Sinopec has also recently reported that its DeepSeek-R1 model has completed verification testing on imported GPUs and domestic GPU platforms, and its inference computing efficiency has nearly doubled. In the future, DeepSeek can be applied in Sinopec's core areas such as seismic data processing, reservoir development optimization, and chemical product research and development.

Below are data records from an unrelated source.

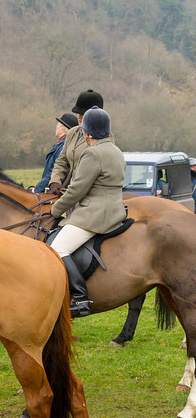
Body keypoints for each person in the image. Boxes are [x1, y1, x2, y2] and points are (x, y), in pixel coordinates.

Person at [48, 106, 127, 317]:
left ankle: (80, 297)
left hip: (95, 214)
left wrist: (56, 210)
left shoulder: (92, 153)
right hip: (116, 210)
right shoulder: (116, 150)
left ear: (86, 132)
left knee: (57, 249)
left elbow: (76, 190)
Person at [47, 89, 105, 195]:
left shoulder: (104, 136)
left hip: (91, 193)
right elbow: (62, 161)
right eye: (79, 114)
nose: (80, 117)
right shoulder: (73, 132)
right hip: (70, 190)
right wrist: (55, 181)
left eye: (85, 115)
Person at [33, 113, 79, 193]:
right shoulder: (62, 144)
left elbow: (54, 171)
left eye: (57, 125)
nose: (56, 127)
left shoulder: (63, 146)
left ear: (62, 128)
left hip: (55, 191)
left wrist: (37, 189)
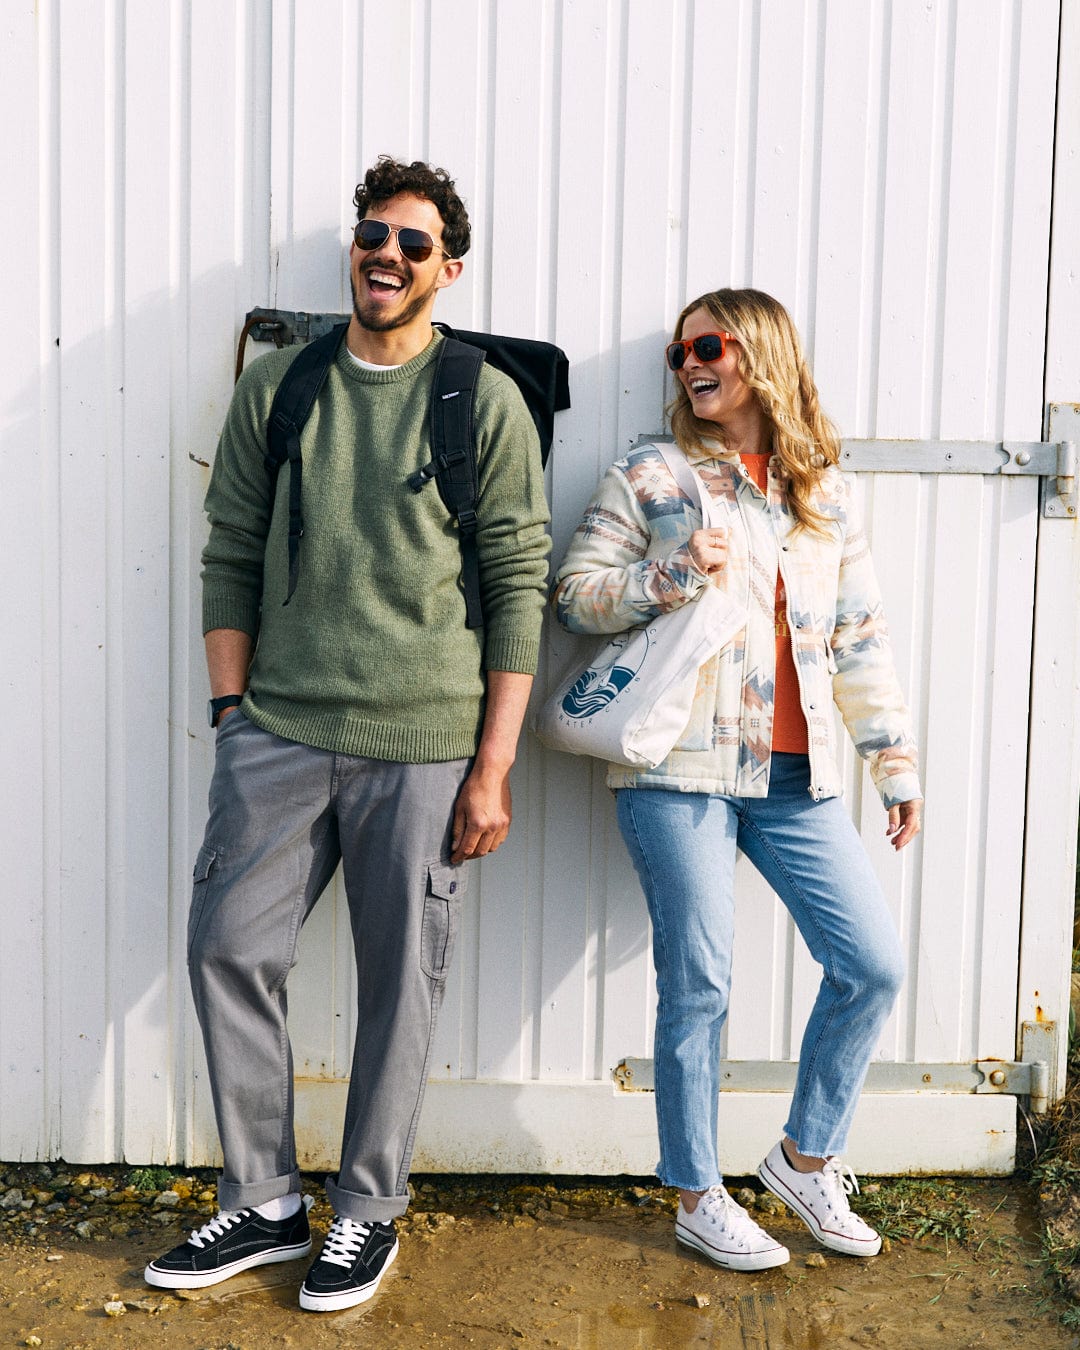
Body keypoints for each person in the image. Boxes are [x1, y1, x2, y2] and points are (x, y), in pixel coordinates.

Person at [144, 156, 550, 1312]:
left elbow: (518, 583)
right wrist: (232, 715)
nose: (388, 254)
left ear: (448, 268)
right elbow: (228, 549)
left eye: (415, 243)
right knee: (227, 945)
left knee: (398, 989)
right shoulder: (282, 386)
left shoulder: (484, 398)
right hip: (278, 728)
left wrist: (493, 767)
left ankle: (365, 1214)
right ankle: (266, 1201)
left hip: (424, 744)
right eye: (375, 234)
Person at [552, 288, 922, 1271]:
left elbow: (859, 637)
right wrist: (671, 572)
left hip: (798, 779)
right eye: (679, 353)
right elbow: (575, 599)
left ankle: (806, 1159)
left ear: (760, 351)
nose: (689, 365)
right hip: (680, 770)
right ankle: (697, 1192)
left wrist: (891, 761)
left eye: (708, 346)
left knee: (872, 963)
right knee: (701, 984)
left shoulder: (822, 491)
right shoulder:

In summary, DeepSeek has created clear energy-saving cases in training and enterprise-level applications through technological disruption, cost reconstruction, and open source ecology. There is still huge room for energy conservation and carbon reduction in the future.
Wider social benefits
Based on this analysis, DeepSeek has already performed well in the "E (environment)" of ESG, but DeepSeek also has excellent case applications in "S (society)" and "G (corporate governance)".
At the "G (corporate governance)" level, China Business News recently published an article pointing out that with the access of technology giants such as WeChat and Baidu to DeepSeek, and the launch of DeepSeek-R1 intelligent models based on full-stack domestic technology in government systems across the country, the demand for computing power has increased dramatically. As DeepSeek expands its presence in multiple fields, the demand for computing power in society will continue to grow in the future.
At the "S (social)" level, according to The Paper, some towns in Xingye County, Yulin City, Guangxi Province, have used DeepSeek for poverty prevention monitoring. "Through DeepSeek, the data of all the poor households in the town are dynamically analyzed to accurately identify families at risk of returning to poverty, and automatically generate assistance suggestions. The analysis efficiency is 50% higher than that of traditional methods."
From this perspective, DeepSeek's potential boosting value in various dimensions of ESG undoubtedly still has considerable room for development, and it is undoubtedly a "hidden giant in the city."
The current artificial intelligence may be just one side of DeepSeek. The instrumental rationality reflected in its efficiency-first approach and the inherent logic of incorporating environmental friendliness, social equity, and corporate governance into technological evolution will bring more surprises to mankind in promoting sustainable social development.